Technological leaps are almost always accompanied by a loss of jobs. Tailors, blacksmiths and letter carriers are all either obsolete or in steep decline thanks to advances over the past several hundred years. Yet most of the time, these losses are outnumbered by new positions created as a result of such destructive technologies. The companies now pioneering automation technology often demonstrate this apparent contradiction.
This present future
Currently, the field of automation and robotics is experiencing rapid developments due to the accelerated progress of artificial intelligence, computer vision, micromanufacturing and rapid prototyping. This means that complex and intelligent machines will start replacing some jobs, while also providing convenience and personal assistance. State of the art developments include driverless cars, which are currently being tested in the UK and some US states, suggesting that autonomous transportation will replace workers in the area of public transport.
Robots are already roaming around some hospitals to entertain patients and check on their needs. With further development, these automatons will eventually reduce the need for healthcare workers. Similar examples include microsurgical robots that are being augmented with artificial intelligence, smart automated building management systems, automated quality control, industrial automation, smart traffic control, 3D printed food, automated sushi belts and robotic waiters, to name but a few. This is not science fiction; it is happening today, and soon enough robots and other mechatronic systems will be handling many chores in the industrial, personal and service sectors. These and other technologies provide industries with several opportunities to improve their production at a lower cost.
Lebanon is ready for this endeavor. Several local mechatronics and automation companies are well established and have experienced noticeable growth. Most importantly, talented engineers and computer scientists are graduating from Lebanese universities — and they are the largest investment in mechatronic undertakings. This talent has been highlighted by several Lebanese engineers, who have been winning the “Stars of Science” award since 2008, with mechatronic inventions ranging from an autotuning product for stringed musical instruments to a waterproof heart rate measuring device. Lebanese American University (LAU) student Rania Bou Jaoudeh is currently in the final stage of the competition with an automated zucchini corer.
High tech, lower cost
Developing mechatronic systems is becoming cheaper and faster. Recently, substantial improvements have occurred in 3D printing and computer numerical control manufacturing technologies. 3D printers are becoming very cheap — some models go for as little as $500 — and versatile, with a wide variety of printing materials, precision and dimensions. Full sized cars, shoes and several types of food are just a few examples of products that are being shaped with 3D printers. The rapid prototyping–manufacturing technologies, along with elaborate computer aided design (CAD) software, are enabling fast and cheap product development. On the electronics side, the market is saturated with low cost microcontroller boards (a self-contained small computer on a chip with required peripherals to interface with the real world) with an open source development environment. Finally, off the shelf robust programmable robots are available and becoming cheaper — between $2,000 and $10,000.

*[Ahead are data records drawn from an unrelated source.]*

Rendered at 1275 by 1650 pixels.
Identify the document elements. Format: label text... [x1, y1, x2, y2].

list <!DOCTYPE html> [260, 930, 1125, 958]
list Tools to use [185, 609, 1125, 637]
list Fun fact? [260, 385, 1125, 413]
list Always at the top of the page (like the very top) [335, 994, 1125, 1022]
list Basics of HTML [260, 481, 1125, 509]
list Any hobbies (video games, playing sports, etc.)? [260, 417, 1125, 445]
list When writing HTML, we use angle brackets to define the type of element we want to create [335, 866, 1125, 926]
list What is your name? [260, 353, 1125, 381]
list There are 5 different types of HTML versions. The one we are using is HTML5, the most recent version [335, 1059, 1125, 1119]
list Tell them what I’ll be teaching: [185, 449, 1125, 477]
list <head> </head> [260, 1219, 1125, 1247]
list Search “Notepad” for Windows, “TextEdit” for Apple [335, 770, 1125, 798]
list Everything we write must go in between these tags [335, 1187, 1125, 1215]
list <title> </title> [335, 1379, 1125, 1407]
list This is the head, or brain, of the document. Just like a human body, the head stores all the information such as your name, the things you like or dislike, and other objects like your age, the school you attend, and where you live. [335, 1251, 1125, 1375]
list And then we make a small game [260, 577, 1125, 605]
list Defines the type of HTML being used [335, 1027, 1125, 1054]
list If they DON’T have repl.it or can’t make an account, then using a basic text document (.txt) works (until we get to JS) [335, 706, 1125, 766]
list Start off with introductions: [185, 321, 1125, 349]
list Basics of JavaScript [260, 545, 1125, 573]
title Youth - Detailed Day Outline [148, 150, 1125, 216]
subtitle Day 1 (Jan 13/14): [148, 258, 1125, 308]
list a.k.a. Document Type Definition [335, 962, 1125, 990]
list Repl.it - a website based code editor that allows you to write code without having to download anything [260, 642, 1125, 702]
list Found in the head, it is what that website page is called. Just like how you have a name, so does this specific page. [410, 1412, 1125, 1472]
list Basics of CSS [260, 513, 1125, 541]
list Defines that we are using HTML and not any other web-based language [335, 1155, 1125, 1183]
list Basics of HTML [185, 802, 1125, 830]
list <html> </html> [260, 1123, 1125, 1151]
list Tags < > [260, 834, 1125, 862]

In short, low cost rapid prototyping, elaborate CAD software, and simple and cheap microcontrollers are resulting in a fast and efficient method to design and prototype mechatronic systems without the need for large investments. The required initial investment to develop these systems is developing in a similar way to that of information and communication technologies. With low capital investment, the main cost is for human talent and creativity.
Lebanese entrepreneurs and industrialists should consider the vast fields of mechatronics, automation and robotics. There are numerous opportunities, ranging from new mechatronic product development for startups to the automation of several processes in established industries. Big acquisitions in this field are yet to come, but let’s hope a Lebanese startup or company will soon hit the news.